Getting Multiple Job Offers? It's Happening. Don't Blow It
After a long period when financial professionals were lucky not to lose their jobs let alone find a new one, multiple job offers are starting to resurface.
While it isn't commonplace for a job seeker to get offers from more than one employer, savvy financial professionals know offers beget offers. Having multiple job offers makes you a more desirable candidate and can motivate a prospective employer that is interested to deliver an offer sooner rather than later, career experts say.
"You become more attractive because you have the potential to disappear" by taking another job, observes Roy Cohen, a New York-based career counselor and author of The Wall Street Professional's Survival Guide.

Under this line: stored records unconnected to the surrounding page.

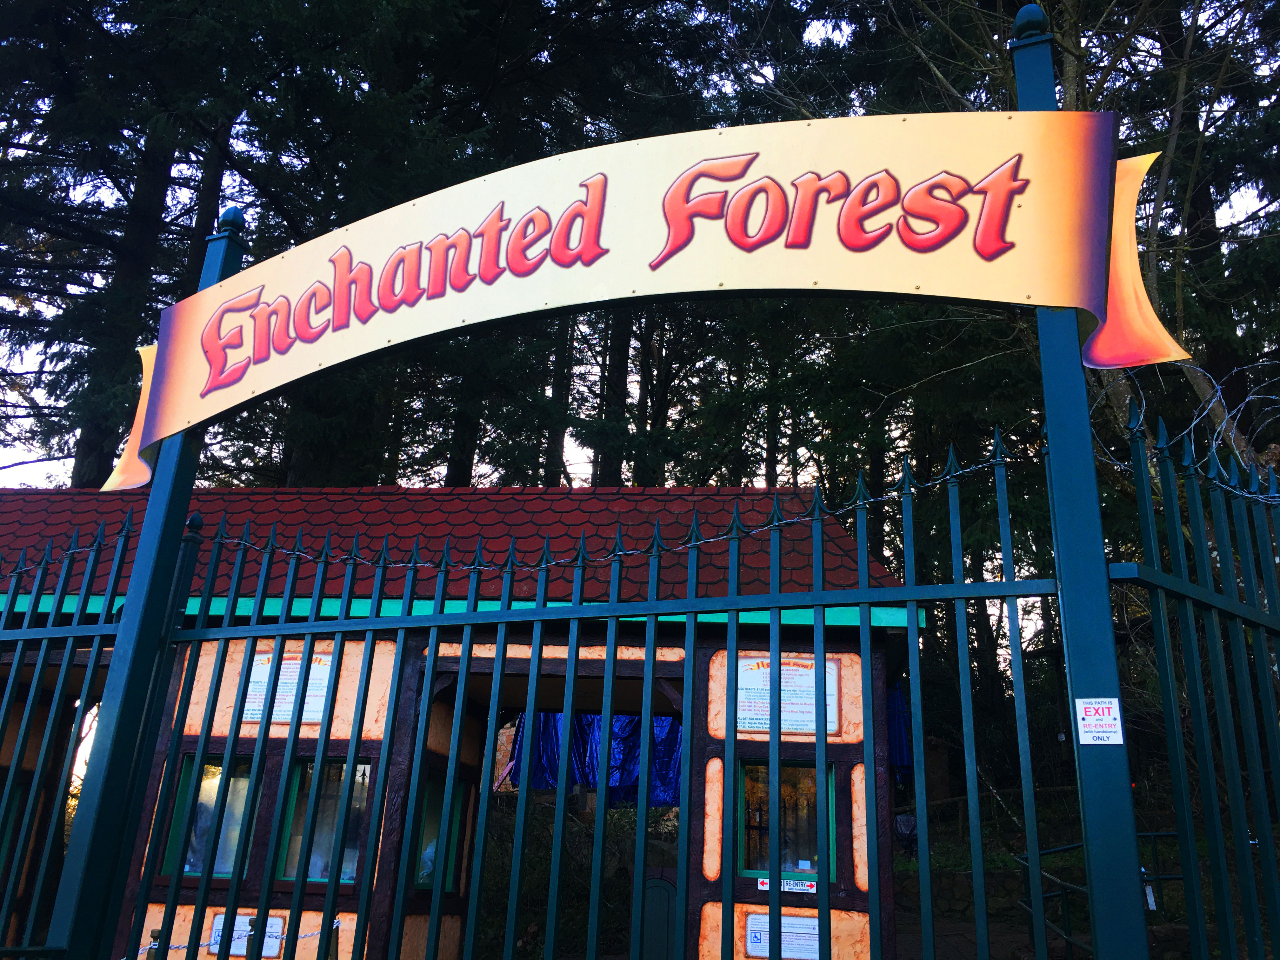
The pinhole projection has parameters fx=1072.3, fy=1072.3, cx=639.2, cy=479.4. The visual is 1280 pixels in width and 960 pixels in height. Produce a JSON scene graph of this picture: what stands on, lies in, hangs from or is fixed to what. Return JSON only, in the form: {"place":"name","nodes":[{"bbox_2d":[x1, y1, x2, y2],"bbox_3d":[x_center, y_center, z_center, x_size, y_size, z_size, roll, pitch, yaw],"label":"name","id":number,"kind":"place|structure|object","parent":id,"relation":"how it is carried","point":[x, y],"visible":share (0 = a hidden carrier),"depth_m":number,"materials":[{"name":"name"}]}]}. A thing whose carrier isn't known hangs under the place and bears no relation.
{"place":"outdoors","nodes":[
{"label":"outdoors","id":0,"kind":"place"},
{"bbox_2d":[0,485,914,959],"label":"gatehouse","id":1,"kind":"structure","parent":0,"point":[160,899],"materials":[{"name":"red"}]},
{"bbox_2d":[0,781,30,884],"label":"window","id":2,"kind":"structure","parent":1,"relation":"in","point":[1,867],"depth_m":7.05,"materials":[{"name":"green"}]},
{"bbox_2d":[160,753,259,879],"bbox_3d":[-2.563,2.049,6.553,0.690,0.829,0.153,-1,-18,8],"label":"window","id":3,"kind":"structure","parent":1,"relation":"in","point":[197,867],"depth_m":6.56,"materials":[{"name":"glass"}]},
{"bbox_2d":[204,913,285,956],"bbox_3d":[-2.250,2.606,6.102,0.530,0.229,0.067,-1,-18,8],"label":"sign","id":4,"kind":"object","parent":1,"relation":"attached to","point":[271,921],"visible":0.53,"depth_m":6.09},
{"bbox_2d":[238,651,334,725],"bbox_3d":[-2.223,1.327,6.765,0.711,0.452,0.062,-1,-18,8],"label":"notice board","id":5,"kind":"object","parent":1,"relation":"attached to","point":[319,705],"visible":0.57,"depth_m":6.75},
{"bbox_2d":[276,756,372,884],"bbox_3d":[-1.879,2.058,6.524,0.704,0.846,0.134,-1,-18,8],"label":"window","id":6,"kind":"structure","parent":1,"relation":"in","point":[314,861],"depth_m":6.54,"materials":[{"name":"glass"}]},
{"bbox_2d":[412,775,467,890],"bbox_3d":[-1.287,2.219,6.708,0.157,0.736,0.734,-1,-18,8],"label":"window","id":7,"kind":"structure","parent":1,"relation":"in","point":[425,861],"depth_m":6.77,"materials":[{"name":"glass"}]},
{"bbox_2d":[509,711,685,802],"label":"blue tarp","id":8,"kind":"object","parent":1,"relation":"hanging from","point":[595,783],"visible":0.27,"depth_m":12.13,"materials":[{"name":"blue plastic"}]},
{"bbox_2d":[640,873,678,959],"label":"door","id":9,"kind":"structure","parent":1,"relation":"in","point":[671,891],"depth_m":7.71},
{"bbox_2d":[742,914,822,959],"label":"notice","id":10,"kind":"object","parent":1,"relation":"attached to","point":[759,937],"visible":0.72,"depth_m":6.16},
{"bbox_2d":[755,877,816,893],"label":"sign","id":11,"kind":"object","parent":1,"relation":"attached to","point":[767,886],"visible":0.53,"depth_m":6.17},
{"bbox_2d":[737,759,834,883],"bbox_3d":[0.881,2.066,6.529,0.722,0.802,0.143,-1,-18,8],"label":"window","id":12,"kind":"structure","parent":1,"relation":"in","point":[753,870],"depth_m":6.54,"materials":[{"name":"glass"}]},
{"bbox_2d":[735,654,840,736],"bbox_3d":[0.873,1.305,6.450,0.758,0.479,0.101,-1,-18,8],"label":"sign","id":13,"kind":"object","parent":1,"relation":"attached to","point":[740,695],"visible":0.62,"depth_m":6.43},
{"bbox_2d":[887,682,913,775],"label":"blue tarp","id":14,"kind":"object","parent":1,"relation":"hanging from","point":[902,740],"visible":0.32,"depth_m":11.09,"materials":[{"name":"blue fabric"}]},
{"bbox_2d":[0,0,1279,489],"label":"sky","id":15,"kind":"structure","parent":0,"point":[43,469],"materials":[{"name":"white"}]},
{"bbox_2d":[893,866,1031,922],"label":"stone wall","id":16,"kind":"structure","parent":0,"point":[960,877],"depth_m":9.89,"materials":[{"name":"grey stone"}]},
{"bbox_2d":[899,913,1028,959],"label":"pavement","id":17,"kind":"structure","parent":0,"point":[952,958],"materials":[{"name":"grey"}]},
{"label":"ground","id":18,"kind":"structure","parent":0},
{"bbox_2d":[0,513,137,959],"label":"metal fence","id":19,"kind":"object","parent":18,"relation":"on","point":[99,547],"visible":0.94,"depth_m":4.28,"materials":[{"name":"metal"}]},
{"bbox_2d":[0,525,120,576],"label":"barbed wire","id":20,"kind":"object","parent":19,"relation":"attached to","point":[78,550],"visible":0.72,"depth_m":4.29,"materials":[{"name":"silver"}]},
{"bbox_2d":[0,0,262,487],"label":"tree","id":21,"kind":"object","parent":18,"relation":"on","point":[133,230],"visible":0.59,"depth_m":16.43,"materials":[{"name":"plant"}]},
{"bbox_2d":[39,212,244,959],"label":"sign post","id":22,"kind":"object","parent":18,"relation":"on","point":[72,945],"visible":0.69,"depth_m":3.59,"materials":[{"name":"blue metal"}]},
{"bbox_2d":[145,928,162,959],"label":"bollard","id":23,"kind":"object","parent":18,"relation":"on","point":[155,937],"visible":0.67,"depth_m":4.33,"materials":[{"name":"brown wood"}]},
{"bbox_2d":[244,917,262,959],"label":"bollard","id":24,"kind":"object","parent":18,"relation":"on","point":[247,947],"visible":0.87,"depth_m":4.65,"materials":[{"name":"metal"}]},
{"bbox_2d":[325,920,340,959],"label":"bollard","id":25,"kind":"object","parent":18,"relation":"on","point":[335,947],"visible":0.78,"depth_m":5.20,"materials":[{"name":"brown wood"}]},
{"bbox_2d":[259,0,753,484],"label":"tree","id":26,"kind":"object","parent":18,"relation":"on","point":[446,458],"visible":0.58,"depth_m":15.93,"materials":[{"name":"plant"}]},
{"bbox_2d":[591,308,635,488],"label":"tree","id":27,"kind":"object","parent":18,"relation":"on","point":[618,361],"visible":0.18,"depth_m":21.82,"materials":[{"name":"plant"}]},
{"bbox_2d":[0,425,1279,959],"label":"metal fence","id":28,"kind":"object","parent":18,"relation":"on","point":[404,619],"visible":0.99,"depth_m":3.34,"materials":[{"name":"metal"}]},
{"bbox_2d":[124,922,348,956],"bbox_3d":[-1.911,1.997,4.592,1.208,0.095,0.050,16,-22,-38],"label":"chain","id":29,"kind":"object","parent":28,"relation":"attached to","point":[308,934],"visible":0.49,"depth_m":4.69,"materials":[{"name":"silver metal"}]},
{"bbox_2d":[201,438,1023,566],"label":"barbed wire","id":30,"kind":"object","parent":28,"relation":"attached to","point":[295,552],"visible":0.82,"depth_m":3.48,"materials":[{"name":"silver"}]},
{"bbox_2d":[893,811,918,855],"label":"person","id":31,"kind":"object","parent":18,"relation":"on","point":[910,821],"visible":0.58,"depth_m":10.83},
{"bbox_2d":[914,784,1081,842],"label":"wooden fence","id":32,"kind":"object","parent":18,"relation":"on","point":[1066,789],"visible":0.45,"depth_m":12.04,"materials":[{"name":"brown wood"}]},
{"bbox_2d":[1012,1,1152,959],"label":"sign post","id":33,"kind":"object","parent":18,"relation":"on","point":[1114,802],"visible":0.77,"depth_m":2.74,"materials":[{"name":"blue metal"}]},
{"bbox_2d":[101,106,1172,489],"bbox_3d":[-0.216,-0.580,3.174,3.270,0.918,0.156,-1,-18,8],"label":"sign","id":34,"kind":"object","parent":33,"relation":"attached to","point":[1095,297],"visible":0.97,"depth_m":3.08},
{"bbox_2d":[1073,696,1123,744],"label":"sign","id":35,"kind":"object","parent":33,"relation":"attached to","point":[1090,705],"visible":0.99,"depth_m":2.48,"materials":[{"name":"white"}]},
{"bbox_2d":[1089,359,1279,493],"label":"barbed wire","id":36,"kind":"object","parent":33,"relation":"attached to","point":[1246,399],"visible":0.74,"depth_m":3.17,"materials":[{"name":"silver metal"}]},
{"bbox_2d":[1015,830,1183,959],"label":"metal railing","id":37,"kind":"object","parent":18,"relation":"on","point":[1053,850],"visible":0.59,"depth_m":7.60,"materials":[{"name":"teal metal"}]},
{"bbox_2d":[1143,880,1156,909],"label":"padlock","id":38,"kind":"object","parent":37,"relation":"hanging from","point":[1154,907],"visible":0.49,"depth_m":4.26,"materials":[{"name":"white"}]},
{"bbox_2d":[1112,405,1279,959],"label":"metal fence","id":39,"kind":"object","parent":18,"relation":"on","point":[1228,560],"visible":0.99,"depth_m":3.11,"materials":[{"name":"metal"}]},
{"bbox_2d":[1150,0,1279,451],"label":"tree","id":40,"kind":"object","parent":18,"relation":"on","point":[1199,259],"visible":0.52,"depth_m":10.93,"materials":[{"name":"green plant"}]}
]}

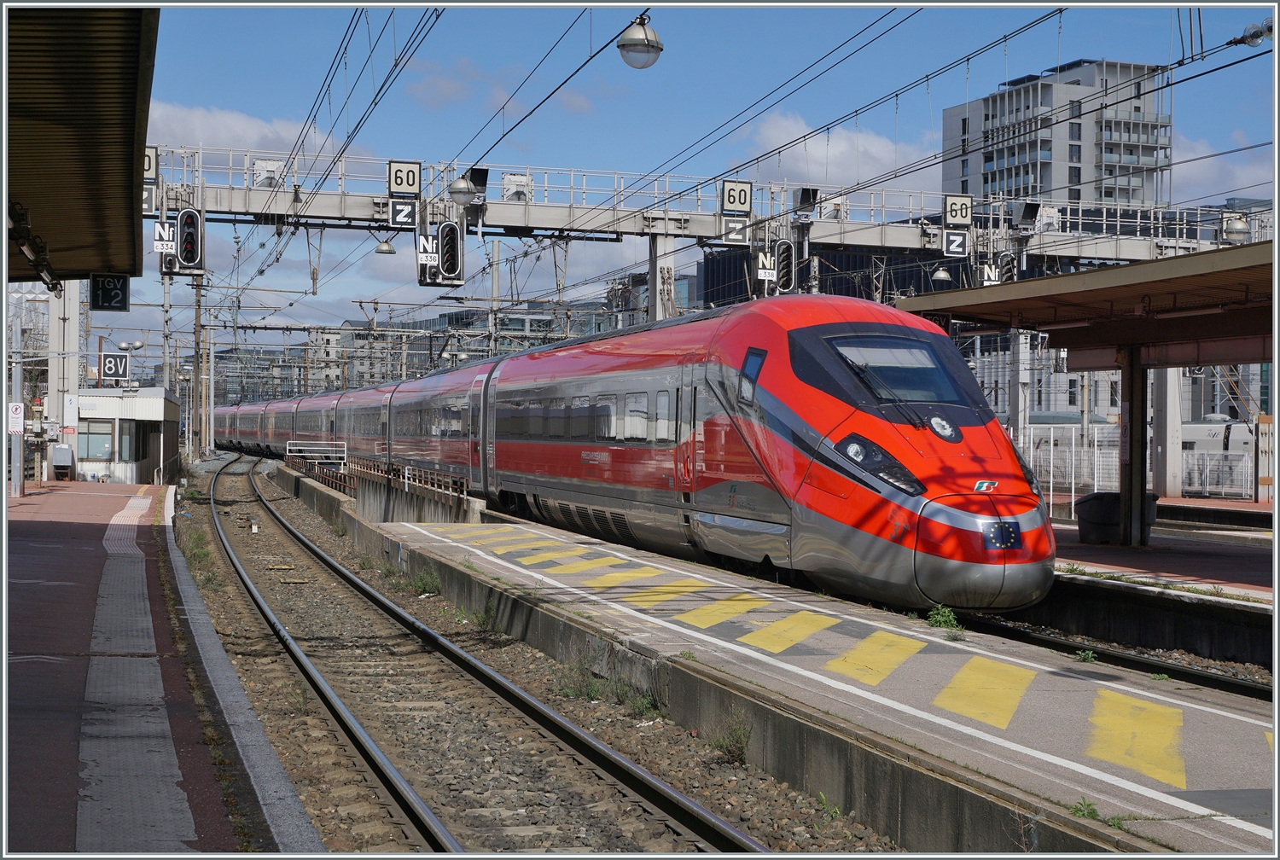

When soliciting and juggling multiple job offers, make sure you keep prospective employers and recruiters you're talking to in the loop. Be transparent, direct, and truthful about the progress you make in obtaining offers elsewhere.
One career coach and trainer says 5 to 10 percent of her financial services clients are obtaining more than one job offer these days. "Right now, I have one person interviewing at five companies for a job with a salary of $250,000," says Connie Thanasoulis-Carrachio, co-founder of SixFigureStart.
Recruiters, of course, are less pleased by the possibility of candidates getting more than one offer. Their clients, the prospective employers, want to know if a serious competitor is vying for a potential employee. "We're wasting a lot of time and effort if (another firm) is planning to hire that person in two weeks," says Alan Geller, managing director of AG Barrington, a New York-based search firm focused on the financial sector.
There are no simple tricks or shortcuts for obtaining and exploiting job offers from multiple employers. However, experts offer these tips for managing the process and avoiding pitfalls:
Communicate Openly and Often
If one company moves forward with an offer, Thanasoulis-Carrachio says the job seeker should go to the other company and say, "Look, I think I'm getting an offer, how far are we?"
"If someone (a recruiter or a prospective employer) leaves you a voicemail, get back in an hour or two," she says. If a company asks you for a reference or a writing sample, provide it quickly.
The amount of communication should vary with the stage of the interview process. In "round one," Geller says firms he recruits for would assume the potential employee is interviewing "everywhere." But in "round two," when a candidate would be meeting with a hiring manager and key decision maker and is invited to further meetings, "they would want to know if that person is interviewing elsewhere," he says.
You can't wait for people to contact you, says Thanasoulis-Carrachio. If there is a pause in the communication, call the employer and ask if anything has changed and if so, what can you do to address it.
When an offer arrives or appears imminent, she says the right way to communicate it to another prospective employer goes something like this: "I expect to get two offers this week, but you are my No. 1 choice. If given an offer at this company, I would accept. Do you think we'll be at that stage soon?" The wrong way is to present the other employer's offer as an ultimatum, where your message seems to say, "Make me an offer, or I'm gone."
Vicky Oliver, author of 301 Smart Answers to Tough Interview Questions, likewise advises job seekers pursuing multiple offers to tell a favored potential employer they are the preferred choice. "Enthusiasm is a big key, and after that humility is big," Oliver remarks.
It's important to maintain cordial relations with every prospective employer you've interviewed with, says Cohen. You never know if the job you eventually accept will work out. So avoid alienating anyone and always behave in a professional manner.
Be prepared to respond to any job offer in less than a week - perhaps in two or three days. When telling other prospects about the offer, experts differ on whether it's wise to disclose the employer's name.
Use the Hiring Process to Build Your Professional Network
If your first-choice employer doesn't come through with an offer, Oliver recommends keeping in touch with the person there who you had the most or highest-quality contact with. "Figure out a way to drop your contact person a note once every few months or make it into a friendship" by going to a game or meeting for a drink, she says.